__PASSAGE PROVIDED__:

SS: I’m not going to lie to you; when I enter a competition. I aim for the first place. I started competing at a very young age (10 years) with kids three to four years older than me. I had many losses in the beginning but learned from them. Competing with kids four years older than you gives you a lot of experience. I think that the fact that I started competing so young helped me to be more competition experienced. After my victory in Antofagasta against Tanner (McDaniel) I thought, I can fight for this world title. That moment was the turning point on the tour for me.
“After my victory in Antofagasta against Tanner (McDaniel) I thought, I can fight for this world title. That moment was the turning point on the tour for me.”
RT: At the start of the year, a lot of people thought the PJWT was Tanner McDaniel’s for the taking, but you, along with your compatriots Matheus Bastos and David Barbosa, became the story of the season with the “Favela Storm”. What was the experience of competing on the world tour with your friends like? And what have you learned this year?
SS: Tanner was an obvious bet for everyone. He is one of the best bodyboarders; he lives in an amazing place with excellent surfing conditions, has the support from Mike Stewart and has travelled throughout the world to surf different waves.

__DATA SECTION__:

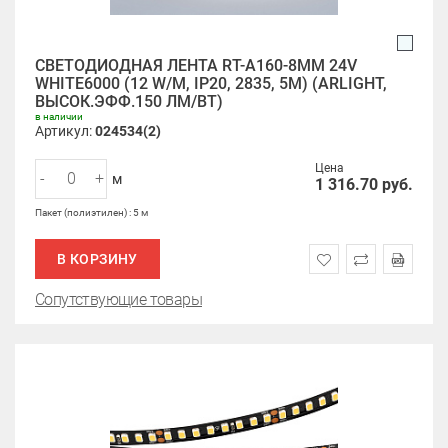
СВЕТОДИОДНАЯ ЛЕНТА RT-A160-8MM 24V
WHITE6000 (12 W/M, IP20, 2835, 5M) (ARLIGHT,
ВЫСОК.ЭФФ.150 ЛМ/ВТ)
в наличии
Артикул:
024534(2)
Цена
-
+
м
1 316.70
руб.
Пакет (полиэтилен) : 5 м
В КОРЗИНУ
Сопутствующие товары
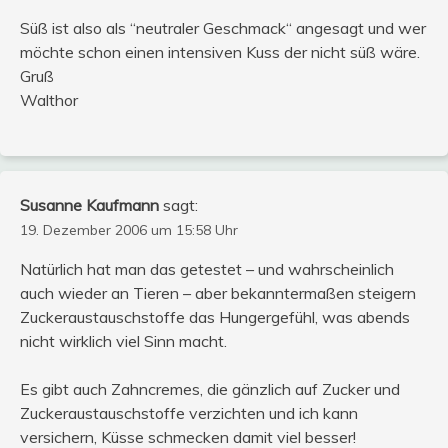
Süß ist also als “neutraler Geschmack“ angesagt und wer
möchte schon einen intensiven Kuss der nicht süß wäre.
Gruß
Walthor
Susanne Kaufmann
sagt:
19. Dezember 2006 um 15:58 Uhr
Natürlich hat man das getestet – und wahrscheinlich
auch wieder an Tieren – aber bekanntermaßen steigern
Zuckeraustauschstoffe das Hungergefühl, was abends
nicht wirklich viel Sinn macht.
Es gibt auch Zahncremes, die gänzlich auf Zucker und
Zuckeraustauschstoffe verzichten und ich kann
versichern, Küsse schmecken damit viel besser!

__CHECK YOUR UNDERSTANDING__:
A - Give the full name of every person named in the bodyboarding interview.
B - Transcribe the records from their start through the line containing "Сопутствующие товары", keeping every line as it appears. Leave the pictures out.

__NUMBERED RESPONSES__:
A -
Tanner McDaniel
Matheus Bastos
David Barbosa
Mike Stewart

B -
СВЕТОДИОДНАЯ ЛЕНТА RT-A160-8MM 24V
WHITE6000 (12 W/M, IP20, 2835, 5M) (ARLIGHT,
ВЫСОК.ЭФФ.150 ЛМ/ВТ)
в наличии
Артикул:
024534(2)
Цена
-
+
м
1 316.70
руб.
Пакет (полиэтилен) : 5 м
В КОРЗИНУ
Сопутствующие товары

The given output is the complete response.